Special Instructions: (Will include special instructions of the shareholder to the proxyholder, if any)
B) Shareholder may choose one of the following alternatives for the proxy to represent the shares
1. We approve my proxy to represent my shares detailed below.
a) Number of shares - Nominal value:
b) Ratio of the shares to capital and voting rights of Shareholder
2. We approve my proxy to represent my total amount of shares that is reported by e-GEM one day prior to the General Assembly.
SHAREHOLDERS’;
Name Surname/Trade Name :
Identity Number/Tax Number :
Trade Register and Number :
MERSİS Number :
Address :
Signature :
Disclaimer Statement:
This document is a convenience translation of the principal document that has been published in Turkish and provided on our website (www.sekerbank.com.tr) in accordance with relevant laws and regulations. The information contained in this document is published for the assistance of recipients, but is not to be relied upon as authoritative or taken in substitution of the principal document that is published in Turkish. The Company does not accept any liability whatsoever for any direct or consequential loss arising from any use of this document or its contents.
Annex -1: The Amendment of Article 52 of the Bank's Articles of Association entitled " Quorum "
ŞEKERBANK T.A.Ş. ARTICLES OF ASSOCIATION AMENDMENT TEXT
FORMER NEW
QUORUM
Article 52: Save for the provisions of the Turkish Commercial Code, or of the present Articles of Association, the General Assembly Meetings shall be held with the presence of the shareholders, in person or by proxy, representing at least 67% of the share capital of the Company. If the quorum is not met during the first Meeting, then the shareholders shall be invited for a second Meeting. In respect of the second meeting, the relevant provisions of the Turkish Commercial Code shall be applied.
For the adoption of resolutions, the majority of the votes of the shareholders, present in person or by proxy, is required.
The period between the first and the second Meeting may not be less than 15 days and more than one month.
QUORUM
Article 52: Save for the provisions of the Turkish Commercial Code, or of the present Articles of Association, the General Assembly Meetings shall be held with the presence of the shareholders, in person or by proxy, representing at least 51% of the share capital of the Company. If the quorum is not met during the first Meeting, then the shareholders shall be invited for a second Meeting. In respect of the second meeting, the relevant provisions of the Turkish Commercial Code shall be applied.

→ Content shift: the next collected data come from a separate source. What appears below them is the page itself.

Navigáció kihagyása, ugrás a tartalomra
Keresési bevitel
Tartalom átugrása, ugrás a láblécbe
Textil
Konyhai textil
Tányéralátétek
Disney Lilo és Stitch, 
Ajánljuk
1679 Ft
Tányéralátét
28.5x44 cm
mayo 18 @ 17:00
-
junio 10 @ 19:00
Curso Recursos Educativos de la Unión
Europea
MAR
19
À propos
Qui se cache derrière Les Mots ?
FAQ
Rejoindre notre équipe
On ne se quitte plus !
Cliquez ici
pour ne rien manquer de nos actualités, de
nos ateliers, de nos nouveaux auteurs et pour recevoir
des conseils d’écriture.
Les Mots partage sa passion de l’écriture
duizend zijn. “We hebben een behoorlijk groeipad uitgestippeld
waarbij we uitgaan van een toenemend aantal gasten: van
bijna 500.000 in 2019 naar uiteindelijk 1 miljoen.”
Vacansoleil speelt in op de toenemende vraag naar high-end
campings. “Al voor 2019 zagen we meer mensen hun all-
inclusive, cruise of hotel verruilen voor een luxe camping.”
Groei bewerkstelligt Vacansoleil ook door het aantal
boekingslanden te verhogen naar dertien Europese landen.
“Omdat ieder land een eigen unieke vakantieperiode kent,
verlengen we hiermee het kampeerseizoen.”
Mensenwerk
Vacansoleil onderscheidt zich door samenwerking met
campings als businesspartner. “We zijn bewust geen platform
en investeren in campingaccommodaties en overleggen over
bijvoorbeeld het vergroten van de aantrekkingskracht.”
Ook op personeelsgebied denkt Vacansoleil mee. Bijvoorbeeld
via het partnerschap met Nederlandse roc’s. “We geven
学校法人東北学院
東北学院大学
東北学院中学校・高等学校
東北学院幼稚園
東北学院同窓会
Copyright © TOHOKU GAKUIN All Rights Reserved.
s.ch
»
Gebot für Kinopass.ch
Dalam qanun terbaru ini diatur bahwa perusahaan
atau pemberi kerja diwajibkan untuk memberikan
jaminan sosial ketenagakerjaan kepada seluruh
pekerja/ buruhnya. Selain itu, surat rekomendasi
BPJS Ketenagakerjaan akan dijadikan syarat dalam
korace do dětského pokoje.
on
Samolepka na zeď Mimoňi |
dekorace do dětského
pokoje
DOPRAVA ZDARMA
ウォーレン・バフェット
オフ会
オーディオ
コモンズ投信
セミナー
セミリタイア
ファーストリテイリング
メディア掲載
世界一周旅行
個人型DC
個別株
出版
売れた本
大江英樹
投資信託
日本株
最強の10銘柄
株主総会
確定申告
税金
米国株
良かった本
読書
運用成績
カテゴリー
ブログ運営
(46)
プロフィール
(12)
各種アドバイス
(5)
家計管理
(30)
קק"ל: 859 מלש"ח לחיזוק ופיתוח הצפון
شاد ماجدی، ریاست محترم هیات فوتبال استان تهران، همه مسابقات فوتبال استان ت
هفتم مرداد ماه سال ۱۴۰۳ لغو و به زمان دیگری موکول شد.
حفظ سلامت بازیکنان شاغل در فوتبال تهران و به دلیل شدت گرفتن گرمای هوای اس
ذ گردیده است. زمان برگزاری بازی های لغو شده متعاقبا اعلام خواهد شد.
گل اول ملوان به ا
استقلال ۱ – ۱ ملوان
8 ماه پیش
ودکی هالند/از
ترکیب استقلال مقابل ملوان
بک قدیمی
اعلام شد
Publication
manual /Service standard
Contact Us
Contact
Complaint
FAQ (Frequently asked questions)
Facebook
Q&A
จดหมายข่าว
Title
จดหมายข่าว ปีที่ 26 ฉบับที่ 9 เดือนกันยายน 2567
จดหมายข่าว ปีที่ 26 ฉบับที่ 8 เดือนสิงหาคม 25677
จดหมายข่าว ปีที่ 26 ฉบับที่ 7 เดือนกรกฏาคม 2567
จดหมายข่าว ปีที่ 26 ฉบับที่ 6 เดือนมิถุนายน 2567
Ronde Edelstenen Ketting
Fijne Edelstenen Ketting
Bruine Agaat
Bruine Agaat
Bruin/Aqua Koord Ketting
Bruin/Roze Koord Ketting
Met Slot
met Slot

For the adoption of resolutions, the majority of the votes of the shareholders, present in person or by proxy, is required. The period between the first and the second Meeting may not be less than 15 days and more than one month.
Disclaimer Statement:
This document is a convenience translation of the principal document that has been published in Turkish and provided on our website (www.sekerbank.com.tr) in accordance with relevant laws and regulations. The information contained in this document is published for the assistance of recipients, but is not to be relied upon as authoritative or taken in substitution of the principal document that is published in Turkish. The Company does not accept any liability whatsoever for any direct or consequential loss arising from any use of this document or its contents.